Records to process Start Marker
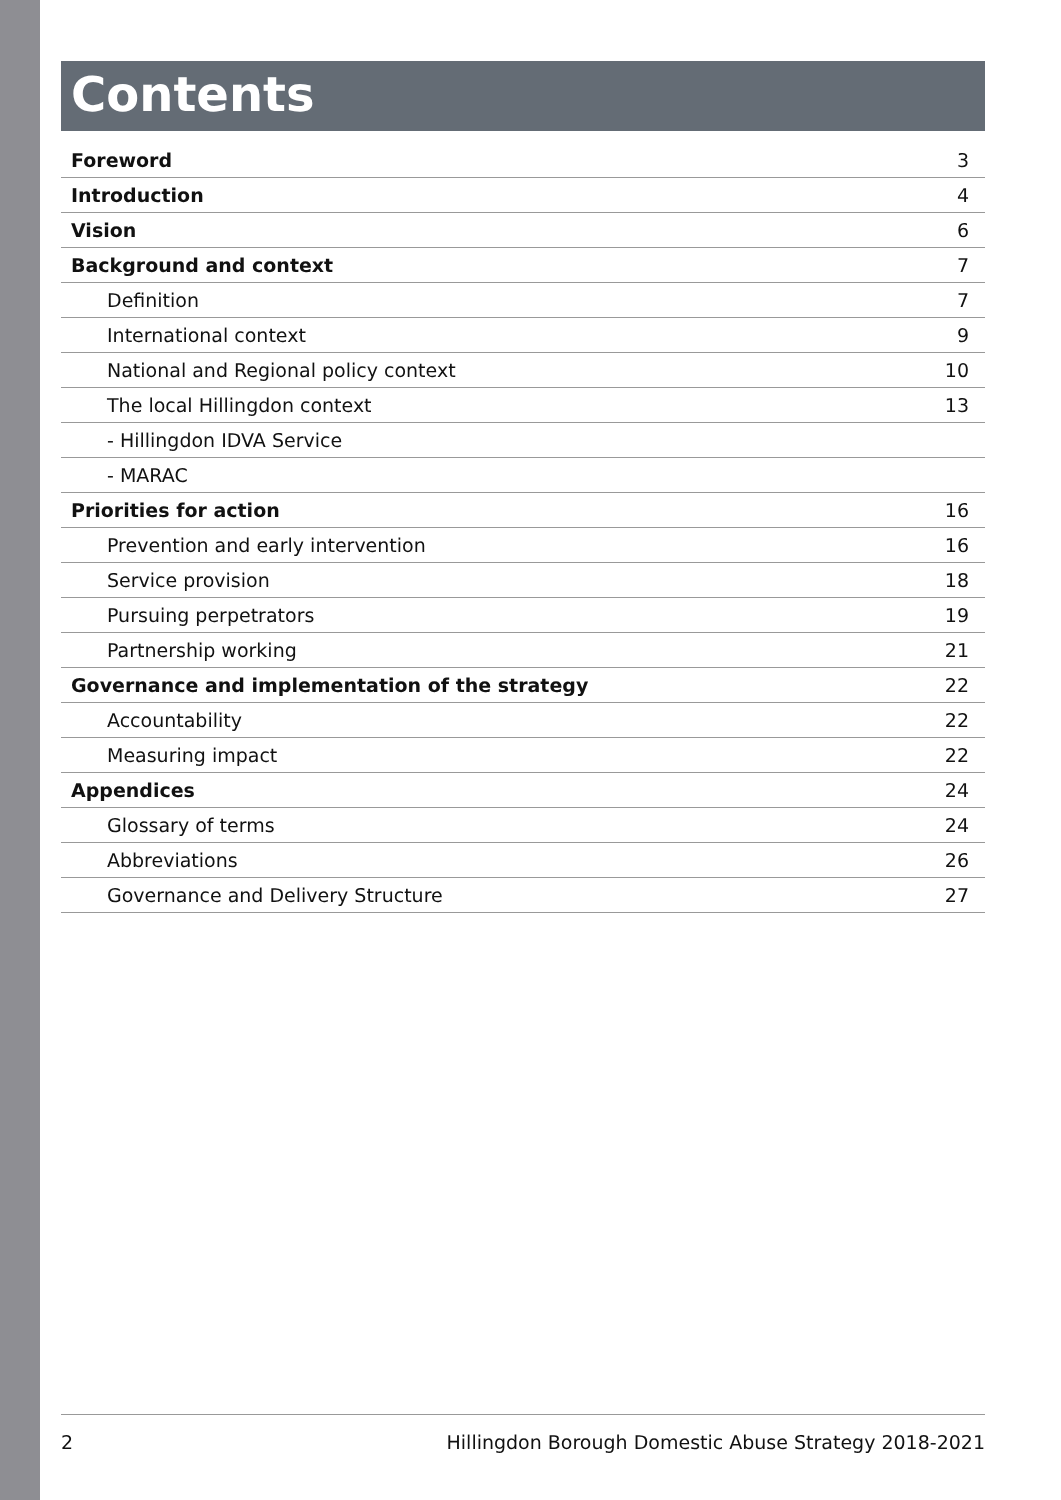Contents
| Foreword | 3 |
| Introduction | 4 |
| Vision | 6 |
| Background and context | 7 |
| Definition | 7 |
| International context | 9 |
| National and Regional policy context | 10 |
| The local Hillingdon context | 13 |
| - Hillingdon IDVA Service | |
| - MARAC | |
| Priorities for action | 16 |
| Prevention and early intervention | 16 |
| Service provision | 18 |
| Pursuing perpetrators | 19 |
| Partnership working | 21 |
| Governance and implementation of the strategy | 22 |
| Accountability | 22 |
| Measuring impact | 22 |
| Appendices | 24 |
| Glossary of terms | 24 |
| Abbreviations | 26 |
| Governance and Delivery Structure | 27 |
2 Hillingdon Borough Domestic Abuse Strategy 2018-2021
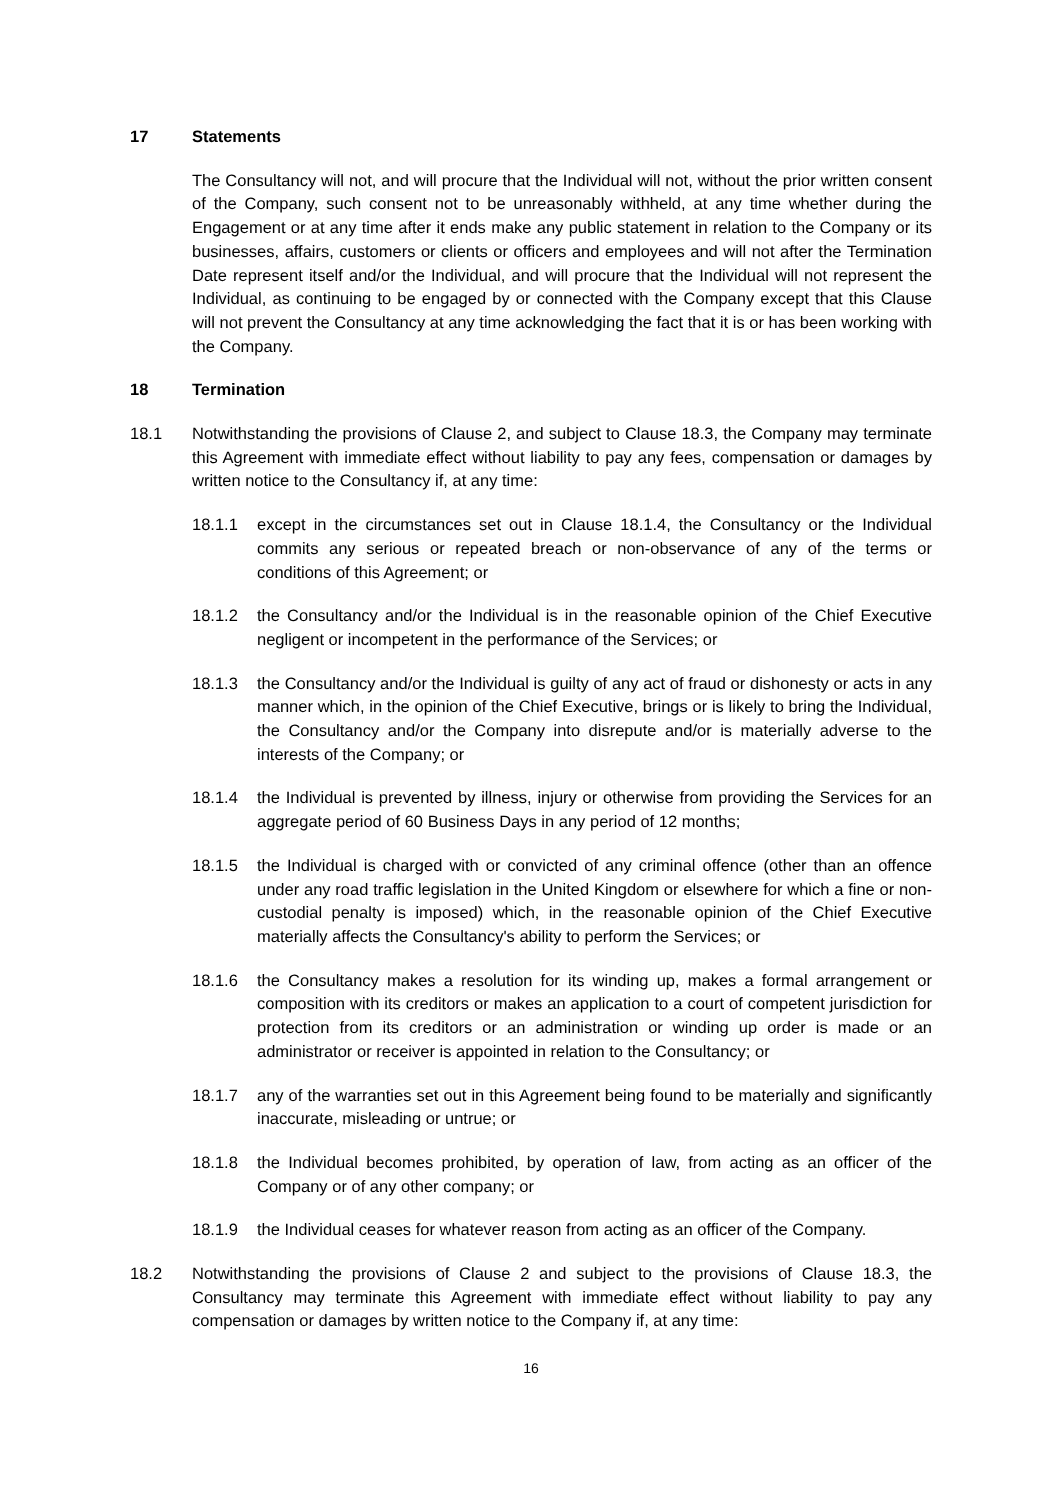17 Statements
The Consultancy will not, and will procure that the Individual will not, without the prior written consent of the Company, such consent not to be unreasonably withheld, at any time whether during the Engagement or at any time after it ends make any public statement in relation to the Company or its businesses, affairs, customers or clients or officers and employees and will not after the Termination Date represent itself and/or the Individual, and will procure that the Individual will not represent the Individual, as continuing to be engaged by or connected with the Company except that this Clause will not prevent the Consultancy at any time acknowledging the fact that it is or has been working with the Company.
18 Termination
18.1 Notwithstanding the provisions of Clause 2, and subject to Clause 18.3, the Company may terminate this Agreement with immediate effect without liability to pay any fees, compensation or damages by written notice to the Consultancy if, at any time:
18.1.1 except in the circumstances set out in Clause 18.1.4, the Consultancy or the Individual commits any serious or repeated breach or non-observance of any of the terms or conditions of this Agreement; or
18.1.2 the Consultancy and/or the Individual is in the reasonable opinion of the Chief Executive negligent or incompetent in the performance of the Services; or
18.1.3 the Consultancy and/or the Individual is guilty of any act of fraud or dishonesty or acts in any manner which, in the opinion of the Chief Executive, brings or is likely to bring the Individual, the Consultancy and/or the Company into disrepute and/or is materially adverse to the interests of the Company; or
18.1.4 the Individual is prevented by illness, injury or otherwise from providing the Services for an aggregate period of 60 Business Days in any period of 12 months;
18.1.5 the Individual is charged with or convicted of any criminal offence (other than an offence under any road traffic legislation in the United Kingdom or elsewhere for which a fine or non-custodial penalty is imposed) which, in the reasonable opinion of the Chief Executive materially affects the Consultancy's ability to perform the Services; or
18.1.6 the Consultancy makes a resolution for its winding up, makes a formal arrangement or composition with its creditors or makes an application to a court of competent jurisdiction for protection from its creditors or an administration or winding up order is made or an administrator or receiver is appointed in relation to the Consultancy; or
18.1.7 any of the warranties set out in this Agreement being found to be materially and significantly inaccurate, misleading or untrue; or
18.1.8 the Individual becomes prohibited, by operation of law, from acting as an officer of the Company or of any other company; or
18.1.9 the Individual ceases for whatever reason from acting as an officer of the Company.
18.2 Notwithstanding the provisions of Clause 2 and subject to the provisions of Clause 18.3, the Consultancy may terminate this Agreement with immediate effect without liability to pay any compensation or damages by written notice to the Company if, at any time:
16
Records to process End Marker
## Task prompt
Collect every line above that contains the word "terms".

## Answer for this exercise
| Glossary of terms | 24 |
18.1.1 except in the circumstances set out in Clause 18.1.4, the Consultancy or the Individual commits any serious or repeated breach or non-observance of any of the terms or conditions of this Agreement; or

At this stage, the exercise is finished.